What you should do: What follows is data; output all of it exactly as given.

Provided records:

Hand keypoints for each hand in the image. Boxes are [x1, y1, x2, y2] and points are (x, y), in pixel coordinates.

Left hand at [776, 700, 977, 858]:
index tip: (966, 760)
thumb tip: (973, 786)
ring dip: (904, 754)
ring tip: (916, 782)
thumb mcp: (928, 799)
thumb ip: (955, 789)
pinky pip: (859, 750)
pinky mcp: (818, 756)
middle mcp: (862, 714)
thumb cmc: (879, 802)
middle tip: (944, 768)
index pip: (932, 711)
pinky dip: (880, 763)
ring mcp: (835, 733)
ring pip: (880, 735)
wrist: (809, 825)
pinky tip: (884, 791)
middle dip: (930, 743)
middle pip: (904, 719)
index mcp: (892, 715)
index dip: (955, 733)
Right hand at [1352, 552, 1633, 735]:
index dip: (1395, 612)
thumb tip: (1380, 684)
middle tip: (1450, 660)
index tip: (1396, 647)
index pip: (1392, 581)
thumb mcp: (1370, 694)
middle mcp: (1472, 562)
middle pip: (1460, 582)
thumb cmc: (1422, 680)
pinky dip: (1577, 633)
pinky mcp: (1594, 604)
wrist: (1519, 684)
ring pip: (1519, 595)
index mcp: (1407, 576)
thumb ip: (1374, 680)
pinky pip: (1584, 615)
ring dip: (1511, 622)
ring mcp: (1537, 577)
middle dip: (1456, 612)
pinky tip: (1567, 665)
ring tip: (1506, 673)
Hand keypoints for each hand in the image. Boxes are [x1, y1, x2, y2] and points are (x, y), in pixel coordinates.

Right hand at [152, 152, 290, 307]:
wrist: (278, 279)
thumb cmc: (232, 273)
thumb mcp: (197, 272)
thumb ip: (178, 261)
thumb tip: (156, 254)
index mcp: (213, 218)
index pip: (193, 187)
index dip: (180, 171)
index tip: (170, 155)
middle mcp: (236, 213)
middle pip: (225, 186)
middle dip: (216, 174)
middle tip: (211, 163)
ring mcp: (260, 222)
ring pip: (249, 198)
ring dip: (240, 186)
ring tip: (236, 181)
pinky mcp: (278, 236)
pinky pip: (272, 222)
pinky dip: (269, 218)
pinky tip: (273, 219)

Result:
Hand keypoints for each hand in the image. Boxes are [x1, y1, x2, y2] and points are (x, y), in pixel coordinates.

Left hand at [776, 700, 977, 858]:
index tip: (966, 760)
thumb tip: (973, 786)
ring dip: (904, 754)
ring tip: (916, 782)
thumb mcp: (928, 799)
thumb ip: (955, 789)
pinky pip: (859, 750)
pinky mcp: (818, 756)
middle mcp: (862, 714)
thumb cmc: (879, 802)
middle tip: (944, 768)
index pip: (932, 711)
pinky dip: (880, 763)
ring mcp: (835, 733)
ring pip: (880, 735)
wrist: (809, 825)
pinky tip: (884, 791)
middle dip: (930, 743)
middle pip: (904, 719)
index mcp: (892, 715)
index dip: (955, 733)
Right hand at [1352, 552, 1633, 735]:
index dip: (1395, 612)
thumb tip: (1380, 684)
middle tip: (1450, 660)
index tip: (1396, 647)
index pip: (1392, 581)
thumb mcp: (1370, 694)
middle mcp: (1472, 562)
middle pip: (1460, 582)
thumb cmc: (1422, 680)
pinky dip: (1577, 633)
pinky mcp: (1594, 604)
wrist: (1519, 684)
ring pip: (1519, 595)
index mcp: (1407, 576)
thumb ip: (1374, 680)
pinky pip: (1584, 615)
ring dip: (1511, 622)
ring mcp: (1537, 577)
middle dip: (1456, 612)
pinky tip: (1567, 665)
ring tip: (1506, 673)
Hand keypoints for each hand in the image. Boxes are [x1, y1, x2, y2] and points are (x, y), in pixel coordinates.

Right hand at [152, 152, 290, 307]:
wrist: (278, 279)
thumb cmc: (232, 273)
thumb mcp: (197, 272)
thumb ip: (178, 261)
thumb tip: (156, 254)
index mcp: (213, 218)
index pip: (193, 187)
index dip: (180, 171)
index tip: (170, 155)
middle mcp: (236, 213)
middle pip: (225, 186)
middle dip: (216, 174)
middle tip: (211, 163)
ring mcp: (260, 222)
ring pip: (249, 198)
ring dip: (240, 186)
ring tip: (236, 181)
pinky mcp: (278, 236)
pinky pip: (272, 222)
pinky dip: (269, 218)
pinky tip: (273, 219)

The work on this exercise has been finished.